Teedy importer fails to upload documents - 400 error
I tried running the latest release that had binaries from both Windows and linux and got the same results.
All documents fail to upload with a -null message.
Enabling NODE_DEBUG=request shows me that the PUT returns a 400 for each document. I tried accessing my instance both from its public url (via cloudflare) but also from its local ip on the host machine in case it was cloudflare that was causing me issues:
✖ Upload failed for /home/savvasdalkitsis/Papers/Papers/Financial/Bank/Lloyds/Statement 5 years till 01-2016/Statement 2.pdf: null
⠋ Importing: /home/savvasdalkitsis/Papers/Papers/Financial/Bank/Lloyds/Statement 5 years till 01-2016/Statement 3.pdfREQUEST {
jar: true,
url: 'http://172.18.0.41:8080/api/tag/list',
callback: [Function],
method: 'GET'
}
REQUEST make request http://172.18.0.41:8080/api/tag/list
REQUEST onRequestResponse http://172.18.0.41:8080/api/tag/list 200 {
connection: 'close',
'cache-control': 'no-cache',
expires: '0',
'content-type': 'application/json',
'content-length': '350',
server: 'Jetty(9.4.36.v20210114)'
}
REQUEST reading response's body
REQUEST finish init function http://172.18.0.41:8080/api/tag/list
REQUEST response end http://172.18.0.41:8080/api/tag/list 200 {
connection: 'close',
'cache-control': 'no-cache',
expires: '0',
'content-type': 'application/json',
'content-length': '350',
server: 'Jetty(9.4.36.v20210114)'
}
REQUEST end event http://172.18.0.41:8080/api/tag/list
REQUEST has body http://172.18.0.41:8080/api/tag/list 350
REQUEST emitting complete http://172.18.0.41:8080/api/tag/list
REQUEST {
jar: true,
url: 'http://172.18.0.41:8080/api/document',
form: 'title=Statement%203.pdf&language=eng&tags=',
callback: [Function],
method: 'PUT'
}
REQUEST make request http://172.18.0.41:8080/api/document
REQUEST onRequestResponse http://172.18.0.41:8080/api/document 400 {
connection: 'close',
'cache-control': 'no-cache',
expires: '0',
'content-type': 'application/json',
'content-length': '50',
server: 'Jetty(9.4.36.v20210114)'
}
More info. Checking out the project locally and running it from code, after modifying this line:
https://github.com/sismics/docs/blob/d51dfd6636ba676a8deb9e8d23bd4ce9667e3c7a/docs-importer/main.js#L454
To instead of printing the error to print response.body I now see these messages:
Upload failed for FILE : {"type":"TagNotFound","message":"Tag not found: "}
It looks like not selecting tags for the documents causes the upload to fail?

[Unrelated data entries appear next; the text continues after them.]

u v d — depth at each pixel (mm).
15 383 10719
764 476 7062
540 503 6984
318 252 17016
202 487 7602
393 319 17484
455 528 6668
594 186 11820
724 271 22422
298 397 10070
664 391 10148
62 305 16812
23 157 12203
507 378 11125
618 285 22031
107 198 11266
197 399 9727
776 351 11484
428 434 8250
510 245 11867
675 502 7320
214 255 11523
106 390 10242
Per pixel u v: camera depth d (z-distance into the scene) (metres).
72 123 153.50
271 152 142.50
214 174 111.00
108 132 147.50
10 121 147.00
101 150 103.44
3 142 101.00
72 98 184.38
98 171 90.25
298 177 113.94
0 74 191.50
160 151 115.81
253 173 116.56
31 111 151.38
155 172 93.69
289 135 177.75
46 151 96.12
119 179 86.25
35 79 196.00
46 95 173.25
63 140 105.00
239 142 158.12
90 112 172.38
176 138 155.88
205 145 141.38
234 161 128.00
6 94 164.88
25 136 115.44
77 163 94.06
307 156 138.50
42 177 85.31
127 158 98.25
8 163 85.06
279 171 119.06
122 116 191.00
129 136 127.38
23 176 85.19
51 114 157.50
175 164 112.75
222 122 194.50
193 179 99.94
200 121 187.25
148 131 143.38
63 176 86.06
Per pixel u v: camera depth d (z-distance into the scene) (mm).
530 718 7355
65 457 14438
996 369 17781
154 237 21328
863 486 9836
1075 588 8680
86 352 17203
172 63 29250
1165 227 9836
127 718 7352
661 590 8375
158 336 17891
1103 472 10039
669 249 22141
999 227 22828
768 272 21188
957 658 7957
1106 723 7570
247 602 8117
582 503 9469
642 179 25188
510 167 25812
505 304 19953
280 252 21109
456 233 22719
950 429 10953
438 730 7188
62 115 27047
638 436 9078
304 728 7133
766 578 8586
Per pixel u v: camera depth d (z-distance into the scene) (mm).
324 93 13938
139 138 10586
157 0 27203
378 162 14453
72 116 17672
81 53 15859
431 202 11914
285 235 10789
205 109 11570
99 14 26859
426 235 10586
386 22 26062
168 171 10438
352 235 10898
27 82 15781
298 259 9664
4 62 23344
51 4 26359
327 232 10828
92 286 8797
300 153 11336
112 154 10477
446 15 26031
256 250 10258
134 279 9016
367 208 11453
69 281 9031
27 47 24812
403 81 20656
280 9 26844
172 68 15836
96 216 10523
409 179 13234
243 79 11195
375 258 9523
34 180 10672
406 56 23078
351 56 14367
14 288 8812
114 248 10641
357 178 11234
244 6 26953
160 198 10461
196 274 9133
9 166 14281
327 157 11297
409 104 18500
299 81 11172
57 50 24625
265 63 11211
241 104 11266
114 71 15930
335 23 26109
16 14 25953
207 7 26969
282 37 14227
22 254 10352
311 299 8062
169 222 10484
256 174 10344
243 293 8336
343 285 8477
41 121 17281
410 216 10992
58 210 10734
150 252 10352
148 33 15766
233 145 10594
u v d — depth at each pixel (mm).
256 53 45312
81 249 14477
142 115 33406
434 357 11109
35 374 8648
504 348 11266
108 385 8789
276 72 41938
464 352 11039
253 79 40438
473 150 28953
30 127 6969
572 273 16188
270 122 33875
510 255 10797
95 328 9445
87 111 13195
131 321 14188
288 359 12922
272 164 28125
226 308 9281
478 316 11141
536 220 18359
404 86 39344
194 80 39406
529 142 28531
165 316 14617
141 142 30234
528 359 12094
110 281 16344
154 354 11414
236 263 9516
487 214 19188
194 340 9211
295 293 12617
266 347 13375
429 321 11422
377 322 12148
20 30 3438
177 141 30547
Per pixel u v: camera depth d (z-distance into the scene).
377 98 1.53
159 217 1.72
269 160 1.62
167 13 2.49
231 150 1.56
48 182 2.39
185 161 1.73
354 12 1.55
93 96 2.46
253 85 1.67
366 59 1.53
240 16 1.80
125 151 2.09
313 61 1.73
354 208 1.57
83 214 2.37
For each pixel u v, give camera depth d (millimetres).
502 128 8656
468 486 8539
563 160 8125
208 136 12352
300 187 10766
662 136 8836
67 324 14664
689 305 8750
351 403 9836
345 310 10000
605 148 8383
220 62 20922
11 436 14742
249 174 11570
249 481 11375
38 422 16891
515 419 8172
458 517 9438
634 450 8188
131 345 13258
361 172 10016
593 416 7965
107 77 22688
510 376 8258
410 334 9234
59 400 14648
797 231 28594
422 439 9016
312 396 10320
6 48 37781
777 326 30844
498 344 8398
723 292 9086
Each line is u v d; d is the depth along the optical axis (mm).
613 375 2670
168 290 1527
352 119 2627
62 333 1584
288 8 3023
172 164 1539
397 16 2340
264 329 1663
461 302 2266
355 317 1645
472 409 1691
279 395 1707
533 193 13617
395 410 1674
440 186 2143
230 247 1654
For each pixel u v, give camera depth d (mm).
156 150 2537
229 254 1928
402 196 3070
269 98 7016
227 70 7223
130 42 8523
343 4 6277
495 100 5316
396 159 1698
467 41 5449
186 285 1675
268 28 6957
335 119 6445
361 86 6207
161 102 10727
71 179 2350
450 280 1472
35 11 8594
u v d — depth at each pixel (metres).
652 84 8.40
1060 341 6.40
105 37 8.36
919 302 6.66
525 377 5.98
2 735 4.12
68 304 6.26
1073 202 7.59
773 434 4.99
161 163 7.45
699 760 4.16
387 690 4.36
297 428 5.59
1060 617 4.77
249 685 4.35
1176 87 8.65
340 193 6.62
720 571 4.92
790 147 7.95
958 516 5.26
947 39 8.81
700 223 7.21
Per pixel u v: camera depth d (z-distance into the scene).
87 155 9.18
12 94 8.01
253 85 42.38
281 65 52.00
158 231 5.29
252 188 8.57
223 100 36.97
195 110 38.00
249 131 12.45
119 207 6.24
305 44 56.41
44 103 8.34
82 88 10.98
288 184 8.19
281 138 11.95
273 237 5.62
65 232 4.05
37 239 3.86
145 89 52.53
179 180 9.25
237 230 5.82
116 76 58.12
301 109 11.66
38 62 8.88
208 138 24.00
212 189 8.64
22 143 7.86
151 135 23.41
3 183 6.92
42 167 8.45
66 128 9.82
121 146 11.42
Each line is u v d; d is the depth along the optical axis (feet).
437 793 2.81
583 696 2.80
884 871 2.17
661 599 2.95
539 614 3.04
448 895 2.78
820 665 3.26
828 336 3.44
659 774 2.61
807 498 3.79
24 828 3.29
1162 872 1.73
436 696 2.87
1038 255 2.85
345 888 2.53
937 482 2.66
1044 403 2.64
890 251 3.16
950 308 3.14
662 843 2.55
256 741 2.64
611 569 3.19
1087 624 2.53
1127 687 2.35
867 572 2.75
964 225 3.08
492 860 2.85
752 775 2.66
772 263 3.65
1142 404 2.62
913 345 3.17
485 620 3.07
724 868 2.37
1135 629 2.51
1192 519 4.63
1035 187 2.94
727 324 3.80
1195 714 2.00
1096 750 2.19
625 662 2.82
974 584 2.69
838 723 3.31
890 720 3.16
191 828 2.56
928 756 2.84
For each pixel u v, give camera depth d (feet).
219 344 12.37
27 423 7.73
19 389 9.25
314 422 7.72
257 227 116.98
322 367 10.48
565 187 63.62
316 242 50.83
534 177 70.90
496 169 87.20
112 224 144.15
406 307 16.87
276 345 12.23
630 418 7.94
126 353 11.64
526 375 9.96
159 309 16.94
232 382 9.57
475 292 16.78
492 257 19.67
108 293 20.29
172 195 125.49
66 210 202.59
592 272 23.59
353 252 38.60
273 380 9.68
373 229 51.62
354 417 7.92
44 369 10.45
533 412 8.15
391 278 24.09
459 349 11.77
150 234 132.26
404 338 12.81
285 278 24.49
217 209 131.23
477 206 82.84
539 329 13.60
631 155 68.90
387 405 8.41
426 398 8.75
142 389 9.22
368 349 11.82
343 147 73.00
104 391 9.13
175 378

I can verify that selecting a label to apply to all docs the upload completes
@savvasdalkitsis Thanks for looking into the code, if you have time to fix #619 and #602 that would be awesome! (both related to the importer).
Hm this issue seems to be with the backend not accepting no tags when adding files. I can take a stab at fixing this but I don't have a wide picture of the backend app and not sure if that would break anything.
@savvasdalkitsis It might be because the importer is passing an empty string in the parameter tags and the backend interprets it as a list on 1 tag with no ID (which of course doesn't exist and leads to "TagNotFound").
We would need to inspect what is sent to the API exactly.
Would something like this work? I cannot locally run the project for some reason (need to spend some time on that) so i am not sure what type of integration testing (if any) is in place and if i broke anything. I guess the PR will tell us
It might be interesting to reproduce the issue (and confirm that it's fixed) by adding a test around here https://github.com/sismics/docs/blob/master/docs-web/src/test/java/com/sismics/docs/rest/TestDocumentResource.java#L64
That's the test I had problems running. It requires external dependencies to be installed and I didnt have a lot of time to investigate. Will do that once I have some spare time
Yes you are right it requires those dependencies: https://github.com/sismics/docs/blob/master/.github/workflows/build-deploy.yml#L22
ffmpeg mediainfo tesseract-ocr tesseract-ocr-deu